> _DOCUMENT SECTION_:
I flirted with Tcl, only to discover quickly that it scales up even more poorly than Perl. Old LISPer that I am, I also looked at various current dialects of Lisp and Scheme--but, as is historically usual for Lisp, lots of clever design was rendered almost useless by scanty or nonexistent documentation, incomplete access to POSIX/UNIX facilities, and a small but nevertheless deeply fragmented user community. Perl's popularity is not an accident; most of its competitors are either worse than Perl for large projects or somehow nowhere near as useful as their theoretically superior designs ought to make them.

My second look at Python was almost as accidental as my first. In October 1997, a series of questions on the fetchmail-friends mailing list made it clear that end users were having increasing trouble generating configuration files for my fetchmail utility. The file uses a simple, classically UNIX free-format syntax, but can become forbiddingly complicated when a user has POP3 and IMAP accounts at multiple sites. As an example, see Listing 1for a somewhat simplified version of mine.

Listing 1

I decided to attack the problem by writing an end-user-friendly configuration editor, fetchmailconf. The design objective of fetchmailconf was clear: to completely hide the control file syntax behind a fashionable, ergonomically correct GUI interface replete with selection buttons, slider bars and fill-out forms.

The thought of implementing this in Perl did not thrill me. I had seen GUI code in Perl, and it was a spiky mixture of Perl and Tcl that looked even uglier than my own pure-Perl code. It was at this point I remembered the bit I had set more than six months earlier. This could be an opportunity to get some hands-on experience with Python.

Of course, this brought me face to face once again with Python's pons asinorum, the significance of whitespace. This time, however, I charged ahead and roughed out some code for a handful of sample GUI elements. Oddly enough, Python's use of whitespace stopped feeling unnatural after about twenty minutes. I just indented code, pretty much as I would have done in a C program anyway, and it worked.

> _DATA EXCERPT_:
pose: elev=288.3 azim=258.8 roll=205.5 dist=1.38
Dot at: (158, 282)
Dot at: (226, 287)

> _TASK INSTRUCTIONS_: Name every programming language that the passage on fetchmailconf mentions, in the order each first appears. The lines that come after the passage on fetchmailconf are separate material.

> _FINISHED ANSWER_: Tcl, Perl, Lisp, Scheme, Python, C